╔══

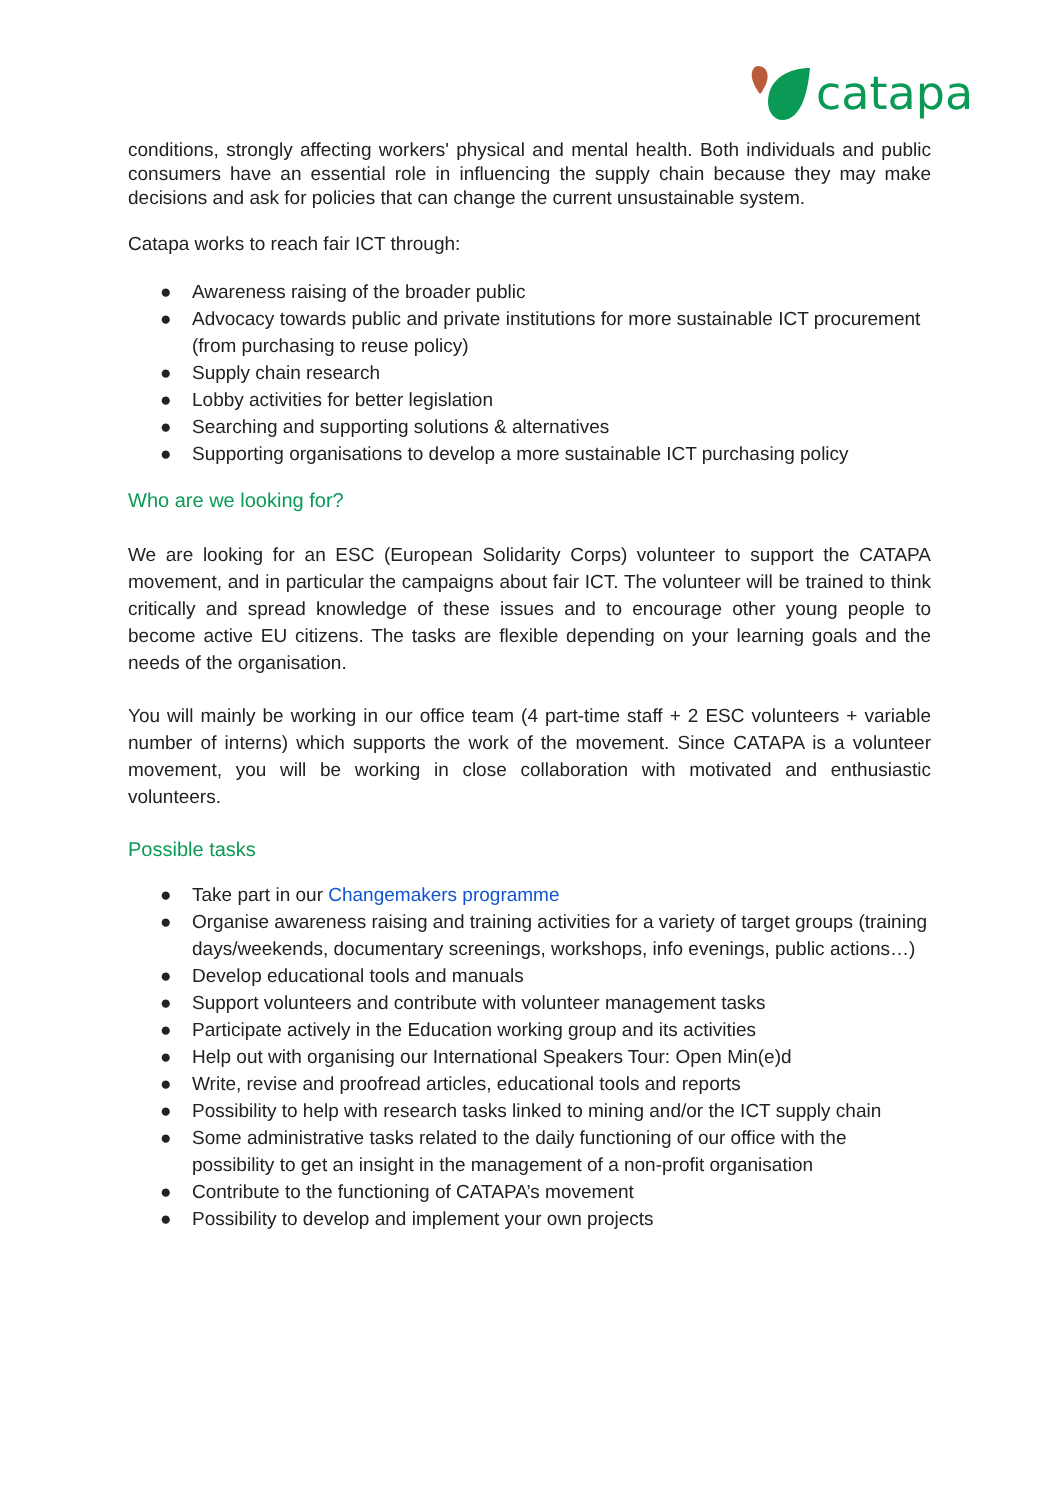catapa
conditions, strongly affecting workers' physical and mental health. Both individuals and public consumers have an essential role in influencing the supply chain because they may make decisions and ask for policies that can change the current unsustainable system.
Catapa works to reach fair ICT through:
● Awareness raising of the broader public
● Advocacy towards public and private institutions for more sustainable ICT procurement (from purchasing to reuse policy)
● Supply chain research
● Lobby activities for better legislation
● Searching and supporting solutions & alternatives
● Supporting organisations to develop a more sustainable ICT purchasing policy
Who are we looking for?
We are looking for an ESC (European Solidarity Corps) volunteer to support the CATAPA movement, and in particular the campaigns about fair ICT. The volunteer will be trained to think critically and spread knowledge of these issues and to encourage other young people to become active EU citizens. The tasks are flexible depending on your learning goals and the needs of the organisation.
You will mainly be working in our office team (4 part-time staff + 2 ESC volunteers + variable number of interns) which supports the work of the movement. Since CATAPA is a volunteer movement, you will be working in close collaboration with motivated and enthusiastic volunteers.
Possible tasks
● Take part in our Changemakers programme
● Organise awareness raising and training activities for a variety of target groups (training days/weekends, documentary screenings, workshops, info evenings, public actions…)
● Develop educational tools and manuals
● Support volunteers and contribute with volunteer management tasks
● Participate actively in the Education working group and its activities
● Help out with organising our International Speakers Tour: Open Min(e)d
● Write, revise and proofread articles, educational tools and reports
● Possibility to help with research tasks linked to mining and/or the ICT supply chain
● Some administrative tasks related to the daily functioning of our office with the possibility to get an insight in the management of a non-profit organisation
● Contribute to the functioning of CATAPA’s movement
● Possibility to develop and implement your own projects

╚══

> TASK REQUIREMENTS
Set the records down again exactly, with no pictures.

> RESPONSE AREA
catapa
conditions, strongly affecting workers' physical and mental health. Both individuals and public consumers have an essential role in influencing the supply chain because they may make decisions and ask for policies that can change the current unsustainable system.
Catapa works to reach fair ICT through:
● Awareness raising of the broader public
● Advocacy towards public and private institutions for more sustainable ICT procurement (from purchasing to reuse policy)
● Supply chain research
● Lobby activities for better legislation
● Searching and supporting solutions & alternatives
● Supporting organisations to develop a more sustainable ICT purchasing policy
Who are we looking for?
We are looking for an ESC (European Solidarity Corps) volunteer to support the CATAPA movement, and in particular the campaigns about fair ICT. The volunteer will be trained to think critically and spread knowledge of these issues and to encourage other young people to become active EU citizens. The tasks are flexible depending on your learning goals and the needs of the organisation.
You will mainly be working in our office team (4 part-time staff + 2 ESC volunteers + variable number of interns) which supports the work of the movement. Since CATAPA is a volunteer movement, you will be working in close collaboration with motivated and enthusiastic volunteers.
Possible tasks
● Take part in our Changemakers programme
● Organise awareness raising and training activities for a variety of target groups (training days/weekends, documentary screenings, workshops, info evenings, public actions…)
● Develop educational tools and manuals
● Support volunteers and contribute with volunteer management tasks
● Participate actively in the Education working group and its activities
● Help out with organising our International Speakers Tour: Open Min(e)d
● Write, revise and proofread articles, educational tools and reports
● Possibility to help with research tasks linked to mining and/or the ICT supply chain
● Some administrative tasks related to the daily functioning of our office with the possibility to get an insight in the management of a non-profit organisation
● Contribute to the functioning of CATAPA’s movement
● Possibility to develop and implement your own projects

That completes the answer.